Тогда хан заорал так яростно и громко, что я опомнился, лишь
когда очутился у дверей...
— К черту! К дьяволу! Что за народ пошел (жест в нашу
сторону). Надо сначала узнать, кем приходилась мне эта женщина... Может быть, в
таком большом городе у меня на каждой улице по сийге (при этих словах консул
покосился на дверь в соседнюю комнату). Надо сперва толком понять, кем мне была
покойная. Что за народ пошел!.. А еще называют себя учителями!.. Чем только
занимаются!..
Не помню, как я попал в переднюю. Рзакули шел за мной.
У выхода, сам не знаю почему, я ласково сказал
стражнику:
— Будь здоров!
Но он ничего не ответил, как будто
подозревал, что мы — отъявленные бездельники.
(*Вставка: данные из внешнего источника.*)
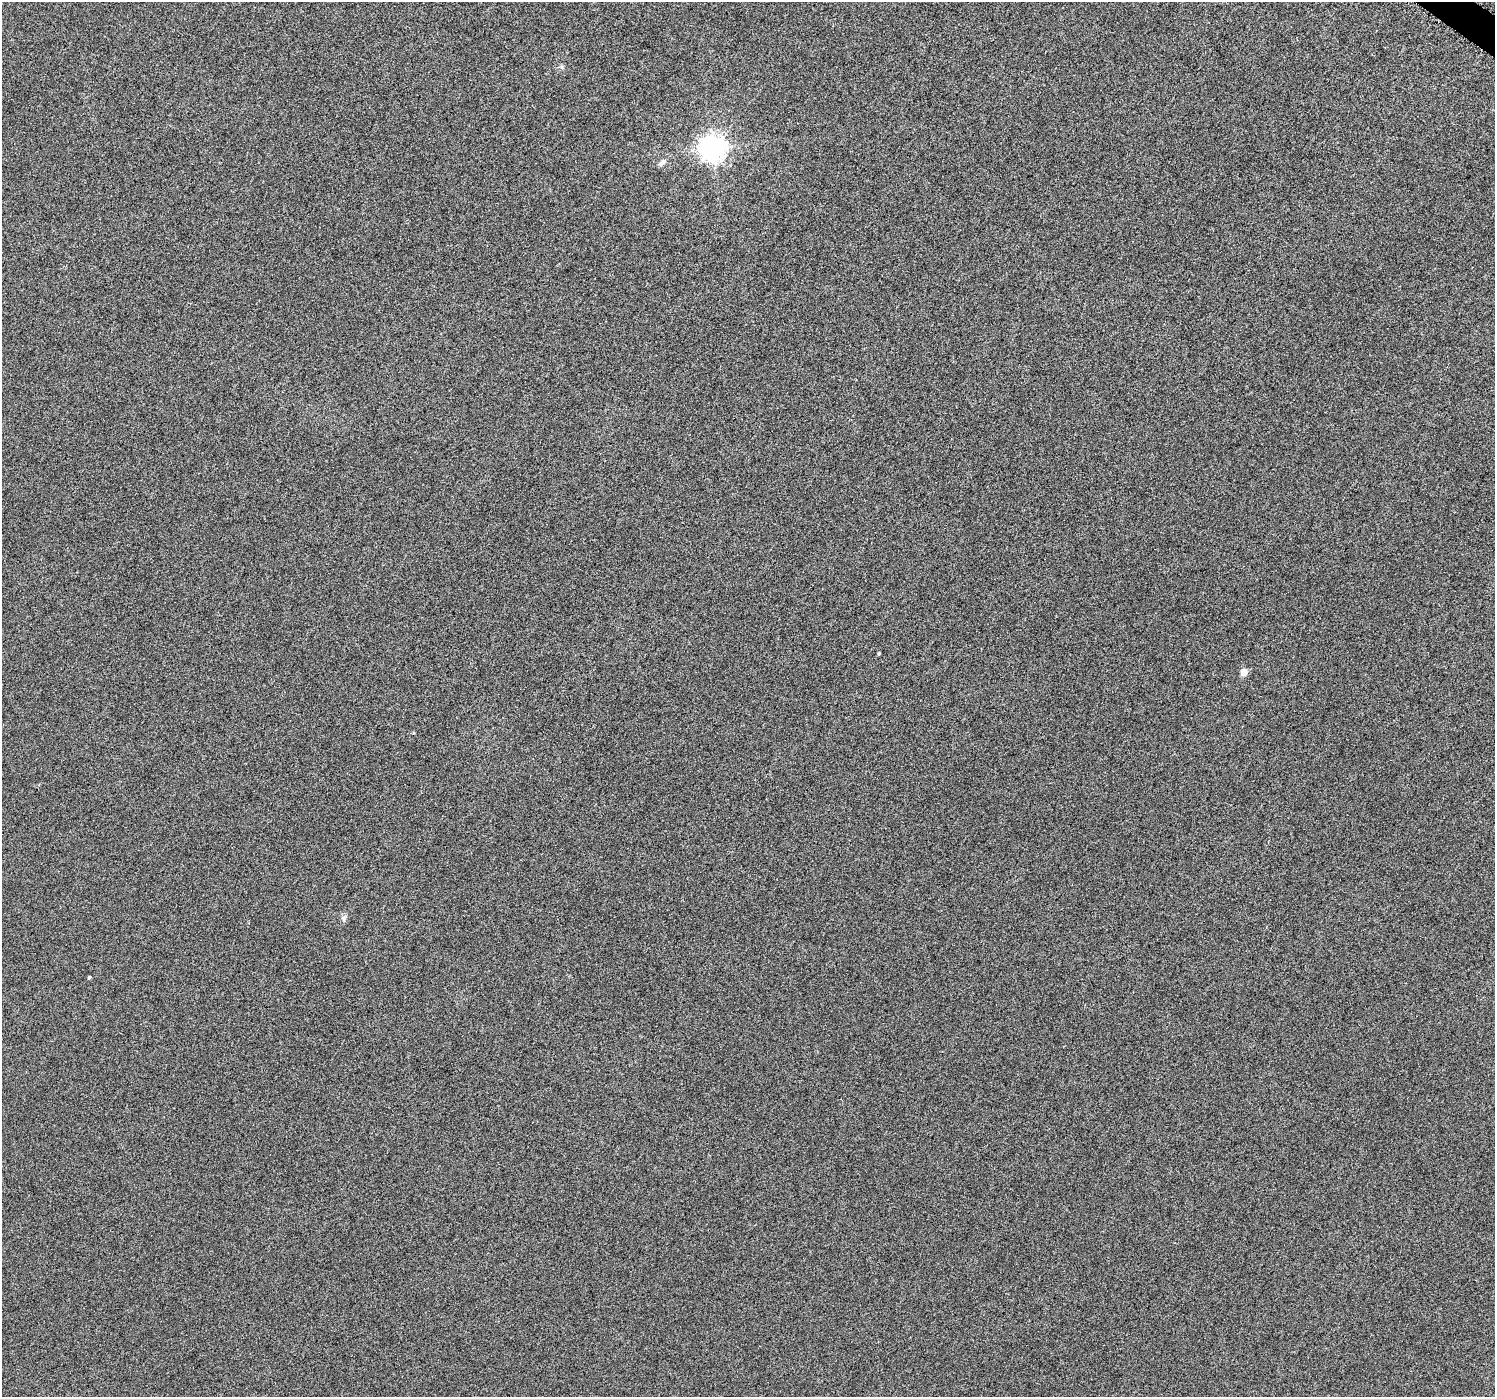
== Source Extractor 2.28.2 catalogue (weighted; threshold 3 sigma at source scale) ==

Молча прошли мы порядочное расстояние,
направляясь к моему дому. У улицы Гаджи-Халила Рзакули вдруг повернул в
сторону.
— Куда ты? — спросил я его.
Рзакули остановился и взглянул на меня
исподлобья. Лицо его пылало, словно он только что вышел из бани. И, помолчав
минуту, он сказал:
— Во-первых, да будет проклят отец жены учителя Иванова, что поставила меня в такое дурацкое положение, а во-вторых, да будут прокляты и покойная и живая жены консула!
И он трижды плюнул.
Хотя и нехорошо выражать такие пожелания, в особенности по
адресу покойников, но они были полезны тем, что Рзакули, облегчив душу,
немного успокоился.
Я молча взял товарища за руку и повел к себе. Но за шахматы
мы так и не сели: ни у меня, ни у Рзакули не было настроения играть.